Das Schriftstück von Hundehalterin Bianca H., in dem sie ihre Forderung begründet, ist 17 Seiten lang. Auf den ersten drei Seiten wird die angebliche Willkür der Fahrenkruger Feuerwehr während des Einsatzes geschildert. Absichtlich sollen die freiwilligen Helfer den Hund überfahren haben, schreibt die 43-Jährige. "Dann folgen 14 Seiten mit Stellungnahmen von Leuten, die schildern, wie lieb und nett die Hunde gewesen seien", sagt Bürgermeister Rolf Studt.

Während der vergangenen Gemeinderatssitzung berichtete Studt von E-Mails aus ganz Deutschland, in denen er von Hundefreunden und Tierschützern aufgefordert wird, das Vorgehen der Feuerwehr zu ahnden. Doch daran denkt er gar nicht: "Wir stehen hinter unserer Feuerwehr", betonte Studt. "Wir werden keinen Cent zahlen."

Eigentlich sollte das Thema nicht öffentlich abgehandelt werden. Doch die Angelegenheit schaukelt sich immer weiter hoch: Auf ihrer Internetseite und der Homepage des Allgemeinen Klubs für Rassehunde, in dem Bianca H. im Vorstand tätig ist, wirft sie den Einsatzkräften in einer unterschriebenen Stellungnahme vor, im "Mordrausch" gewesen zu sein. Im Gästebuch der Seite sympathisieren Hundehalter und Tierschützer mit der Hundebesitzerin, schimpfen auf die Einsatzkräfte.

Bei Einträgen in Gästebüchern bleibt es nicht: Wehrführer Michael Thiele berichtet von kettenbriefähnlichen E-Mails an die Feuerwehr, in denen sie auch immer wieder als "bestialische Mörder" bezeichnet würden. "Das grenzt an Rufmord", sagte Thiele erbost. Inzwischen habe er auch sein Telefon umgemeldet, da er Tag und Nacht Anrufe mit Vorwürfen bekommen habe.

Thiele selbst muss immer wieder an den 3. Oktober denken: Blutüberströmt sei Amelie gewesen. Die Hunde seien auch draußen noch ineinander verbissen gewesen. Bevor sie nicht getrennt wurden, habe sich der Notarzt nicht aus dem Auto getraut. Man habe versucht, die Tiere in den Kellereingang zu treiben, doch sie seien durch das Dorf geflüchtet. Bei der Suche, so Thiele, sei einer der Hunde dann in einer unübersichtlichen Kurve vor das Auto gelaufen. "Das war ein Unfall", betonte der Wehrführer.

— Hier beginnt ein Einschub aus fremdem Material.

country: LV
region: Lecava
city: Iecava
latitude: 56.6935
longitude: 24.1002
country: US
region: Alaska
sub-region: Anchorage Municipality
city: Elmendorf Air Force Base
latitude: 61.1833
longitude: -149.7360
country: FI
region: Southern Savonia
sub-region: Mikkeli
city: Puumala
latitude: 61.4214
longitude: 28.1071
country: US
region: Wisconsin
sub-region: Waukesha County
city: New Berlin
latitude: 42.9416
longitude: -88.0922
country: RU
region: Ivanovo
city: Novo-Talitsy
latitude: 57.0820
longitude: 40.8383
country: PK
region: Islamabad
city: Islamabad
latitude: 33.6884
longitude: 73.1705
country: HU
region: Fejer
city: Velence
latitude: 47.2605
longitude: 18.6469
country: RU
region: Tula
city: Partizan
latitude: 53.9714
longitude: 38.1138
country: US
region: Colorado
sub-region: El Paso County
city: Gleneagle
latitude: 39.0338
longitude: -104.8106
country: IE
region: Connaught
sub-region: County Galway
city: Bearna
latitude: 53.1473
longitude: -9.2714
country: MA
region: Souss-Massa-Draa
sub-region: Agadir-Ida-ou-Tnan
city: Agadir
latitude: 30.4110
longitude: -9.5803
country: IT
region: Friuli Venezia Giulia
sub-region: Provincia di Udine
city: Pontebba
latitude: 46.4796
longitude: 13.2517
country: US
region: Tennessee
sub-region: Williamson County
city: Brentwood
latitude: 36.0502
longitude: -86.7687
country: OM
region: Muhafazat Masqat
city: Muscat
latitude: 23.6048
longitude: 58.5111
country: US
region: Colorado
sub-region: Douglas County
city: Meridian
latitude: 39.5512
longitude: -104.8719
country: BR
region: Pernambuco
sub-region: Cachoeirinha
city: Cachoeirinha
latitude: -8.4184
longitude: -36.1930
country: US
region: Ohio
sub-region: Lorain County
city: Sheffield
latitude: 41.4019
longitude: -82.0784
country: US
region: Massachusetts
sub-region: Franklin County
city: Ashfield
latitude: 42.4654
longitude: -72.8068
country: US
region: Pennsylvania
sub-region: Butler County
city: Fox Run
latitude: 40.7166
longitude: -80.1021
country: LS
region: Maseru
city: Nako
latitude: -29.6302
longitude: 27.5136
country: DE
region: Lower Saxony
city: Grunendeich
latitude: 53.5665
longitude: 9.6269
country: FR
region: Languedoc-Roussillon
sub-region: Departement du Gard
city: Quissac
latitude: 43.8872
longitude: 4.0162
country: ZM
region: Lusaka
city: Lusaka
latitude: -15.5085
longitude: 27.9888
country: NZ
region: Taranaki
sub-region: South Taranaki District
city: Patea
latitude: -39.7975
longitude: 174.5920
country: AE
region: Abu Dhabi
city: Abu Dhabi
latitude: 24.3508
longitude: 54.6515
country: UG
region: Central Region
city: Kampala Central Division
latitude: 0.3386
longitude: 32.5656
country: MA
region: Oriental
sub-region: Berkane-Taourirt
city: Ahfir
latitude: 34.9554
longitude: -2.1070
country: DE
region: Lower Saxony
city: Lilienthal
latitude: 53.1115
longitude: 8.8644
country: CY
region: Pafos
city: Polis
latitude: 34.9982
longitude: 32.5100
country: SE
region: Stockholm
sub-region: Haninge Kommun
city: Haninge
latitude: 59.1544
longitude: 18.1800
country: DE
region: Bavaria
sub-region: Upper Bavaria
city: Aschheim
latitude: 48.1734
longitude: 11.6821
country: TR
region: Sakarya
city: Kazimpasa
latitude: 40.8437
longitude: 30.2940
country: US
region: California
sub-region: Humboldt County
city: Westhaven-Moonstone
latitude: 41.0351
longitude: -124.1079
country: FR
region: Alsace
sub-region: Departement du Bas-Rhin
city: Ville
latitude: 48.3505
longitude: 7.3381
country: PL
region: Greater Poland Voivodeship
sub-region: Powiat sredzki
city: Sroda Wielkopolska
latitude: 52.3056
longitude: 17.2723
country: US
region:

Diese Auffassung bestreitet Bianca H. Sie habe einen Zeugen, der gesehen haben will, wie das Fahrzeug der Feuerwehr extra auf die linke Fahrbahn gewechselt sei, um den Hund zu erwischen. Auch sollen einige Feuerwehrleute damit geprahlt haben, den Hund "platt gemacht" zu haben. "Noch heute kann man an der Stelle das eingesickerte Blut sehen", sagte H. Deshalb habe sie auf ihrer Webseite von Mordrausch geschrieben.

Nun erwägt auch die Gemeinde, rechtliche Schritte einzuleiten

Mit den Belästigungen per Telefon und E-Mail habe sie nichts zu tun, versicherte H., die die Kosten für die Ausbildung ihrer Hunde zurückfordert. "Ich wollte der Gemeinde die Chance geben, den Betrag freiwillig zu bezahlen, bevor wir vor Gericht gehen", erklärte H. auf Nachfrage. Auch die Polizei, die den zweiten Hund erschossen hat, sei aufgefordert worden, Schadenersatz zu leisten.

Nun will sich auch die Gemeinde Fahrenkrug anwaltlich beraten lassen, wie gegen die Anschuldigungen vorgegangen werden kann.